Shawshank, VA 10/20/2011 (PennyPayDay) – Ford Motor Co (NYSE:F) said its new four-year contract with the United Auto Workers union will increase its costs less than 1 percent annually, with higher bonuses offset by newly won flexibility in work rules.
Now that the contract has been ratified, Ford will consider reinstating a dividend for shareholders, even before ratings agencies return the automaker to "investment grade" status, said Lewis Booth, the company's chief financial officer.
Analysts have said the contract boosts Ford's chances for a return to an investment grade credit rating for the first time since 2005, which would reduce its borrowing costs.
"There is an opportunity to think going forward about a dividend not directly related to the achievement of investment grade," Booth said.
But he also said it was too early to talk publicly about the timing of a dividend
Ford said the new pact would mean lump-sum payments of $280 million in 2011 -- bonuses and severance payments -- and about $80 million annually, on average, in the remaining years of the deal.
The No. 2 U.S. automaker said it expects to reduce the number of higher-paid skilled trades workers in its U.S. factories by about 1,000 through buyouts. At the same time, it expects lower-paid, entry-level employees to make up about 8 percent of its factory work force by 2015, up from fewer than 100 workers when negotiations with the UAW began this summer.
The UAW-Ford contract was ratified on Wednesday.
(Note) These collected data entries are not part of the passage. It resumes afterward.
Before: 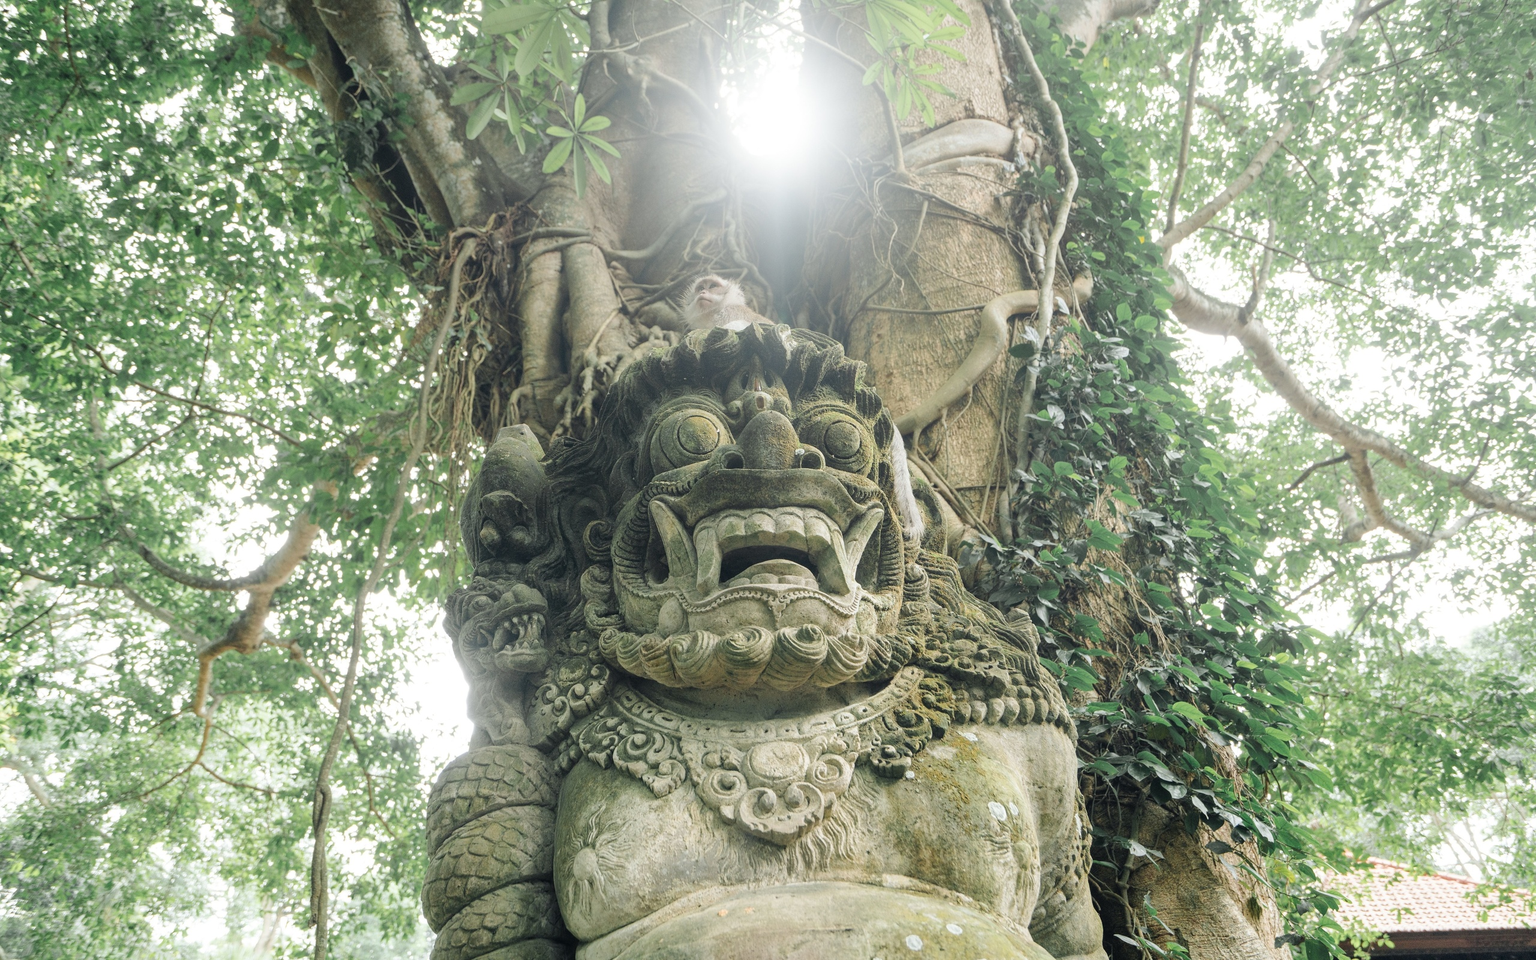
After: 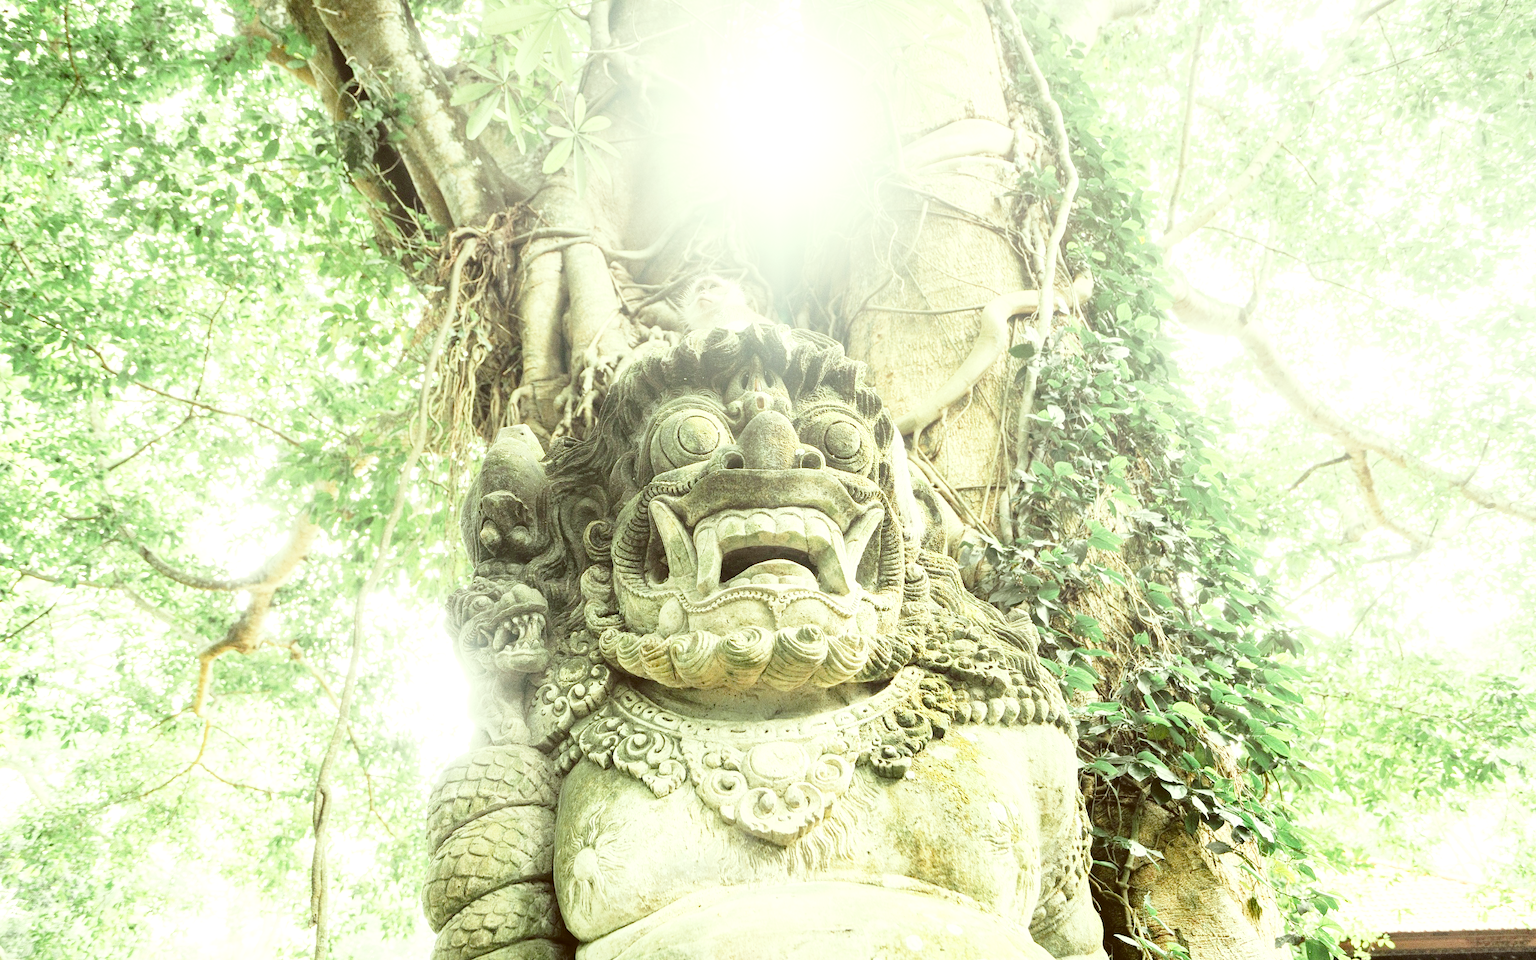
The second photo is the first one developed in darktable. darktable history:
color correction: highlights a* -5.44, highlights b* 9.8, shadows a* 9.88, shadows b* 25
exposure: black level correction 0, exposure 1.001 EV, compensate exposure bias true, compensate highlight preservation false
base curve: curves: ch0 [(0, 0) (0.028, 0.03) (0.121, 0.232) (0.46, 0.748) (0.859, 0.968) (1, 1)], preserve colors none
Ford's hourly workers voted by a nearly 2-to-1 margin to approve the pact, clearing the way for the creation of almost 6,000 jobs and investment of more than $6 billion in the automaker's U.S. plants.
The new jobs will reverse a decline in workers in the past decade. Ford now has about 41,000 UAW-represented workers in the United States, down from about 77,500 before the 2007 contract and about 102,500 in 2000.
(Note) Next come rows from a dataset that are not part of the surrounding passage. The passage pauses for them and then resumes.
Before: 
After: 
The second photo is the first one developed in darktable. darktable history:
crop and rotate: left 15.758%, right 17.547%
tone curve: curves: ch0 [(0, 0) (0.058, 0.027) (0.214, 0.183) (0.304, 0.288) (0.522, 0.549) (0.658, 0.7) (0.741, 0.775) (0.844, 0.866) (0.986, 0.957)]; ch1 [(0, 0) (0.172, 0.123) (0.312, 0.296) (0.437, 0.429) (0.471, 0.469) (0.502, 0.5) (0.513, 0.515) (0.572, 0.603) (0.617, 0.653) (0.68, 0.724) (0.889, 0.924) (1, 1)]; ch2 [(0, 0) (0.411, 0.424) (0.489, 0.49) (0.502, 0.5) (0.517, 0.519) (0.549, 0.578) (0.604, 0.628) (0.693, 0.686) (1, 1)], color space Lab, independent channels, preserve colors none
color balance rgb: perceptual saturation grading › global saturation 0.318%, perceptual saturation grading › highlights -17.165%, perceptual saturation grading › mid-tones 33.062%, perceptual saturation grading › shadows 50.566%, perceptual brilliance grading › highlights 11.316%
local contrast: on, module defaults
Workers did not grant as many concessions in the new contract as they did in the 2007 pact that helped Ford and its Detroit rivals General Motors Co (GM - News) and Chrysler Group LLC narrow the gap in labor costs with Japanese, Korean and German automakers with U.S. plants.
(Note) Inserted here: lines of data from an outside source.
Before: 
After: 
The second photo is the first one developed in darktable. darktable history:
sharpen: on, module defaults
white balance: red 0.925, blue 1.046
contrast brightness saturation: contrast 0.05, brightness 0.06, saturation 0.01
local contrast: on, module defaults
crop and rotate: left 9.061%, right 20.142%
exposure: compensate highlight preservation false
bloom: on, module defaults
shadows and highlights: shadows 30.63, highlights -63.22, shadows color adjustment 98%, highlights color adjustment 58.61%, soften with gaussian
That gap narrowed to about $8 per hour in 2010 from $27 per hour before the 2007 contract.
John Fleming, Ford's global manufacturing chief, said more flexible work rules in the new contract would allow the company to "flex up or flex down" output at its factories more efficiently and at lower cost.
"This is all about us driving utilization at our facilities," Fleming told analysts and reporters on a conference call Thursday as he detailed how the contract would affect Ford's profitability and finances.
He also said workers who take buyouts would leave the company around the middle of next year. The median age of production employees at Ford is 47, he said.
While the contract was approved by a wide margin, many workers say they are not being rewarded for making sacrifices in 2007 when the company was in a weaker financial position.
In an interview with Reuters, Fleming said he is aware that many plant workers are upset.
"We've got some work to do together, but the overall tenet of what we need to do as a company is to continue to be fair to our employees while continuing the drive to be competitive," he said. "Our competitiveness is really what is going to give us job security."